VwGHRa 2016/01/005824.5.2016

Der Verwaltungsgerichtshof hat durch den Vorsitzenden Senatspräsident Dr. Blaschek sowie die Hofräte Dr. Kleiser und Dr. Fasching und die Hofrätinnen Mag. Rossmeisel und Mag. Liebhart-Mutzl als Richter, im Beisein der Schriftführerin Mag. Berger, über die Amtsrevision der Vorarlberger Landesregierung gegen das Erkenntnis des Landesverwaltungsgerichts Vorarlberg vom 28. Jänner 2016, Zl. LVwG-451-1/2015-R10, betreffend Beibehaltung der Staatsbürgerschaft (mitbeteiligte Partei: Dr. (PhD.) Mag. G L, vertreten durch Weh Rechtsanwalts GmbH in 6900 Bregenz, Wolfeggstraße 1), zu Recht erkannt:

Normen

B-VG Art130 Abs4;
StbG 1985 §28 Abs1;
StbG 1985 §28 Abs2;
StbG 1985 §28;
VwGVG 2014 §28 Abs2;
VwGVG 2014 §28 Abs3;
VwRallg;

European Case Law Identifier: ECLI:AT:VWGH:2016:RA2016010058.L00

 

Spruch:

Das angefochtene Erkenntnis wird wegen Rechtswidrigkeit seines Inhaltes aufgehoben.

Begründung

1 Mit Bescheid der Amtsrevisionswerberin vom 30. Juli 2015 wurde der Antrag des Mitbeteiligten auf Beibehaltung der österreichischen Staatsbürgerschaft für den Fall des Erwerbs der US-amerikanischen Staatsangehörigkeit gemäß § 28 Abs. 1 Z 1 und Abs. 2 Staatsbürgerschaftsgesetz 1985, BGBl. Nr. 311 idgF (StbG), abgewiesen. Es lägen weder vom Mitbeteiligten im Interesse der Republik Österreich gelegene bereits erbrachte oder zu erbringende Leistungen noch besonders berücksichtigungswürdige Gründe in dessen Privat- oder Familienleben vor.

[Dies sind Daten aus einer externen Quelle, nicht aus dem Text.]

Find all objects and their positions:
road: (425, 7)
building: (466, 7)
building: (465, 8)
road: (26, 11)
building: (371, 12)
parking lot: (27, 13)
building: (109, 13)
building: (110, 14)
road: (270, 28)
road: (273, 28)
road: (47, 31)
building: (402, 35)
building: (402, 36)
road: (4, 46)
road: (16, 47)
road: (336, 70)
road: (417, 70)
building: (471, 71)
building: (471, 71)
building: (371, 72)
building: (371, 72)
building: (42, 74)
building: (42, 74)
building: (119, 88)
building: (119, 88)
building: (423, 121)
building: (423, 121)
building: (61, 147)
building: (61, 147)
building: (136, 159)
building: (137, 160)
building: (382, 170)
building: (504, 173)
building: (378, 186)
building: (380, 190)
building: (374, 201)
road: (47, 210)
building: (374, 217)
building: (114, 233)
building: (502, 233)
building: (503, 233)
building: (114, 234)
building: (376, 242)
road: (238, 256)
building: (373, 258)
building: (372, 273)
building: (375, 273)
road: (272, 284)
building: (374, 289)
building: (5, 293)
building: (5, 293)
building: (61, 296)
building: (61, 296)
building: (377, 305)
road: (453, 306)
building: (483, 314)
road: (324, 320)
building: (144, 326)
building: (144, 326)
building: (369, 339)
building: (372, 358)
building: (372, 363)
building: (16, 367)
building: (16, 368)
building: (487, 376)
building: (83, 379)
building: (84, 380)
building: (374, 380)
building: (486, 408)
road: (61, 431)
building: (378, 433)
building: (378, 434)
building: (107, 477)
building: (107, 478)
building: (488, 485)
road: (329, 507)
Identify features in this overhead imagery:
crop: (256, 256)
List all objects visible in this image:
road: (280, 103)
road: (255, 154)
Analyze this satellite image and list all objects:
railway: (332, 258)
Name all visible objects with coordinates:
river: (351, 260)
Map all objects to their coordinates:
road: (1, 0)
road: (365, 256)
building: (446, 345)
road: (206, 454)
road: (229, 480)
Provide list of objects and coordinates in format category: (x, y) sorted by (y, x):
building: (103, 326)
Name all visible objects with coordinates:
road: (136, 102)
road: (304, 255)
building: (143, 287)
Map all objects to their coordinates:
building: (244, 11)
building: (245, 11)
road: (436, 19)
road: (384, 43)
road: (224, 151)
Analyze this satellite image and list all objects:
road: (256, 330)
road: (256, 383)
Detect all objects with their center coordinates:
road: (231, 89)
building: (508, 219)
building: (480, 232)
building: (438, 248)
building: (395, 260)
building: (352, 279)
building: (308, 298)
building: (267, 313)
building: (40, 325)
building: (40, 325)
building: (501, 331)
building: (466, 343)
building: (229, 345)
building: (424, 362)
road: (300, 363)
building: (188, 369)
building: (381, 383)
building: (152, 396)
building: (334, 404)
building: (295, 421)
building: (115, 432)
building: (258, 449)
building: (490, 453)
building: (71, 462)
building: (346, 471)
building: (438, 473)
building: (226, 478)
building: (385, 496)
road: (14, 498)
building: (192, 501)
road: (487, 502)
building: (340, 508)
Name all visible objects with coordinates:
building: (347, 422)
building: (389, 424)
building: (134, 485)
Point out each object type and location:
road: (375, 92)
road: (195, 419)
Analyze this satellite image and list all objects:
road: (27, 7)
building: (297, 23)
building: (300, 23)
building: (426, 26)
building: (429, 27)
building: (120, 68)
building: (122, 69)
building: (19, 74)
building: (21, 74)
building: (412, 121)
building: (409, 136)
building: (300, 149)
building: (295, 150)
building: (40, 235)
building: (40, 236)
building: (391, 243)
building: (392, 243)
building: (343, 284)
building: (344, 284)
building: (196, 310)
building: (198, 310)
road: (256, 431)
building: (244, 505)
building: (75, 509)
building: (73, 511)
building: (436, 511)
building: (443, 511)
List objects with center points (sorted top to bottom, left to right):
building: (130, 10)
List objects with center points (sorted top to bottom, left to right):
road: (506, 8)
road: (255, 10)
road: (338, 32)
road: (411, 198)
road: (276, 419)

2 Mit dem nunmehr angefochtenen Erkenntnis gab das Landesverwaltungsgericht Vorarlberg der dagegen vom Mitbeteiligten erhobenen Beschwerde Folge und behob den erwähnten Bescheid.

3 Begründend führte das Verwaltungsgericht zusammengefasst aus, der Mitbeteiligte sei österreichischer Staatsbürger. Er habe nach seinem Studienabschluss in den USA eine Firma gegründet und diese bis zu seiner Pensionierung erfolgreich geführt. Im Jahr 1986 habe er eine US-amerikanische Staatsbürgerin geheiratet; der Ehe entstammten zwei Kinder, die österreichisch-amerikanische Doppelstaatsbürger seien. Die Mutter des Mitbeteiligten lebe in Österreich. Der Mitbeteiligte habe Liegenschaftsvermögen in näher genannten österreichischen Gemeinden, darunter auch Wohnobjekte. Nach seinem Vorbringen in der mündlichen Verhandlung sei das Haus in B. sein Urlaubsdomizil. In den letzten 36 Jahren sei er mindestens einmal im Jahr in Österreich gewesen, dies dann meistens für zwei Wochen. Er strebe den Erwerb der USamerikanischen Staatsangehörigkeit an, um erb- und steuerrechtliche Nachteile nach amerikanischem Recht zu verhindern, der andere Grund sei, dass er in den USA nicht wahlberechtigt sei. Er verfüge über die "Green Card", welche ihn zum Aufenthalt in den USA berechtige. Wenn er jedoch ca. ein Jahr in Österreich wohnte, würde er diese Karte verlieren, was für ihn ein Nachteil wäre. Er wolle die österreichische Staatsbürgerschaft behalten, weil er in Österreich Liegenschaftsvermögen habe und deshalb auch politische Mitspracherechte behalten wolle. Als Ausländer hätte er auch Probleme im Grundverkehrsrecht.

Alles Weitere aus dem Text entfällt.